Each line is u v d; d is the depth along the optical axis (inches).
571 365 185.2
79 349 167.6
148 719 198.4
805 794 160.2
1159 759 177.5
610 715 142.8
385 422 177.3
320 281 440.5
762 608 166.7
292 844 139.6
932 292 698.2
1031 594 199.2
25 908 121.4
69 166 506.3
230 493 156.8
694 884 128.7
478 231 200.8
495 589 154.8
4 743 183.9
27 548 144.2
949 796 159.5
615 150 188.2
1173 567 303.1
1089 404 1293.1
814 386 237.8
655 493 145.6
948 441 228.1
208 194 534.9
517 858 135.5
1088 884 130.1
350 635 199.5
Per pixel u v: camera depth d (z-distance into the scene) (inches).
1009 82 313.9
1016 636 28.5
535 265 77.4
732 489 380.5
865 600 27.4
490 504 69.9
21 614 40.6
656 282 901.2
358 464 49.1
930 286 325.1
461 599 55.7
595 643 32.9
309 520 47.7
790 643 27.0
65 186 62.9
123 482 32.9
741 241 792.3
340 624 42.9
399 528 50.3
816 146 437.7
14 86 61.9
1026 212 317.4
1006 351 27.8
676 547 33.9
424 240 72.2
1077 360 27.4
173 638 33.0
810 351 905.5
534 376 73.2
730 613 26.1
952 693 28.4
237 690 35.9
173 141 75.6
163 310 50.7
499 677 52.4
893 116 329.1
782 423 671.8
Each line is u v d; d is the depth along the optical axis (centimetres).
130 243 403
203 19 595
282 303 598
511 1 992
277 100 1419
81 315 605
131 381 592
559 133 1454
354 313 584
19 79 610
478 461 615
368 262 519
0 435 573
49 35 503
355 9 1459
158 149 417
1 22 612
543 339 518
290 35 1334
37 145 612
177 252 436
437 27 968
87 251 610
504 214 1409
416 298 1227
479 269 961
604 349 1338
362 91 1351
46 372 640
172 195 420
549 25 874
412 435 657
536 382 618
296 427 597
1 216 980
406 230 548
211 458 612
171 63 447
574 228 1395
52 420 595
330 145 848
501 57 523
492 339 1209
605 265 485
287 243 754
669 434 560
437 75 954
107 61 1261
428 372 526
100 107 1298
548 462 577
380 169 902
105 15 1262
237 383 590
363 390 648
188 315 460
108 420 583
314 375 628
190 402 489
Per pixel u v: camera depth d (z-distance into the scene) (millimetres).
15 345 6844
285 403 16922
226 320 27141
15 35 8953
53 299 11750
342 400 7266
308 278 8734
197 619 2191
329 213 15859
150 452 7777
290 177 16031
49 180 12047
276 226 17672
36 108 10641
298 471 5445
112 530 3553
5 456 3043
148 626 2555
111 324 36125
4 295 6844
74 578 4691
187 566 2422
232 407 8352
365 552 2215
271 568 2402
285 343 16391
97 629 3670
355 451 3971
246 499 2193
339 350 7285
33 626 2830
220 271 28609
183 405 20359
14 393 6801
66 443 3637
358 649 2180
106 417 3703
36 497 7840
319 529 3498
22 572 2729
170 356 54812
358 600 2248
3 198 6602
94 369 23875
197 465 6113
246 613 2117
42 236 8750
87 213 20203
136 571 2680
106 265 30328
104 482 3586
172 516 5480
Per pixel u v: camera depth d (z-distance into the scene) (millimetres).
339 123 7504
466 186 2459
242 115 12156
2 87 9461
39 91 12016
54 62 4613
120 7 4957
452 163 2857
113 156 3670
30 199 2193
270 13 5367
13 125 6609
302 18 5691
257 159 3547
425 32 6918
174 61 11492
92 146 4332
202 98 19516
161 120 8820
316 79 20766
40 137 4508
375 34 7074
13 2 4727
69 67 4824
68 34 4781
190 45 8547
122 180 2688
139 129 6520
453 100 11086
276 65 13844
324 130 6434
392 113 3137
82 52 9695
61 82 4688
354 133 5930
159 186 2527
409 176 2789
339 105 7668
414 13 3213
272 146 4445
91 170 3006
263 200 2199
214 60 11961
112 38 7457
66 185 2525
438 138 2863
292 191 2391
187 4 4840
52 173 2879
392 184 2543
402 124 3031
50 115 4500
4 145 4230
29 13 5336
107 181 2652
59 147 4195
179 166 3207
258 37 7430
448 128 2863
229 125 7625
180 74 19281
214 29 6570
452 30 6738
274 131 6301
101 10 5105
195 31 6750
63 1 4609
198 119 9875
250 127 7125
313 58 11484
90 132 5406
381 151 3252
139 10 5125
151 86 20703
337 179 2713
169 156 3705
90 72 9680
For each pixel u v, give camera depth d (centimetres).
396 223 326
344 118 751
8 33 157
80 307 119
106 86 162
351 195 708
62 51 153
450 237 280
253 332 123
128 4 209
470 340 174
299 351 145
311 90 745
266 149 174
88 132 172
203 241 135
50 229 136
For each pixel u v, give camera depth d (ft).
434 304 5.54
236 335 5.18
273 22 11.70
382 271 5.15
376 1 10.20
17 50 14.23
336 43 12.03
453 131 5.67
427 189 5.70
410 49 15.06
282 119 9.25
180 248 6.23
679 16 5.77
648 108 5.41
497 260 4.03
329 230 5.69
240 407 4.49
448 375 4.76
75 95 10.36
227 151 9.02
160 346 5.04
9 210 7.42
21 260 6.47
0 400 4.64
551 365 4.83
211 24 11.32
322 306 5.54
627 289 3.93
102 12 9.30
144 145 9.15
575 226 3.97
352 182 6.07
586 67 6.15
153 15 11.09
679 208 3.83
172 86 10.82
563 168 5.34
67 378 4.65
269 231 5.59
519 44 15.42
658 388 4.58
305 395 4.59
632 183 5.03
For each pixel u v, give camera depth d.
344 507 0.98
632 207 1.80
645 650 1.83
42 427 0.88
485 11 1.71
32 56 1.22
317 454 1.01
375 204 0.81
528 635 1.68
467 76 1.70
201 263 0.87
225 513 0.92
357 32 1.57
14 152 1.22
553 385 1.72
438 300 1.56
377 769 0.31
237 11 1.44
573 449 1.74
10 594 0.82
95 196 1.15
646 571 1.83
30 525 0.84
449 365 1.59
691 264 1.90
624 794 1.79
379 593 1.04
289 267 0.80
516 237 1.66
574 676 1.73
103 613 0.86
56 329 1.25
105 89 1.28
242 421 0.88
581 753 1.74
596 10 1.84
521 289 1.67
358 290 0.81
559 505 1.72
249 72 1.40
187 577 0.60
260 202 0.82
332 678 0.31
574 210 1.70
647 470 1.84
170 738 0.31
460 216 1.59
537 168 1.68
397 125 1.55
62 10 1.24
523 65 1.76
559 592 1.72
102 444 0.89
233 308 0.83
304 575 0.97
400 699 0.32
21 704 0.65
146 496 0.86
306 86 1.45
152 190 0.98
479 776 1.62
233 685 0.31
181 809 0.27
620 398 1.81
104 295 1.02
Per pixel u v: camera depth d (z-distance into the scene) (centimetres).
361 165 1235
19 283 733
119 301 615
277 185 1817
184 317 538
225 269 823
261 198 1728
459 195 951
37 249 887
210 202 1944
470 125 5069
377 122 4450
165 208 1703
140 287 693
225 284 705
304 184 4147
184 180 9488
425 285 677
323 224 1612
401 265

------------------------------

- **How to complete this task**
Search the listing above for the lines with "299 351 145" and "586 67 6.15", then output those lines and all lines between them exactly.

- **Result of the exercise**
299 351 145
311 90 745
266 149 174
88 132 172
203 241 135
50 229 136
For each pixel u v, give camera depth d (ft).
434 304 5.54
236 335 5.18
273 22 11.70
382 271 5.15
376 1 10.20
17 50 14.23
336 43 12.03
453 131 5.67
427 189 5.70
410 49 15.06
282 119 9.25
180 248 6.23
679 16 5.77
648 108 5.41
497 260 4.03
329 230 5.69
240 407 4.49
448 375 4.76
75 95 10.36
227 151 9.02
160 346 5.04
9 210 7.42
21 260 6.47
0 400 4.64
551 365 4.83
211 24 11.32
322 306 5.54
627 289 3.93
102 12 9.30
144 145 9.15
575 226 3.97
352 182 6.07
586 67 6.15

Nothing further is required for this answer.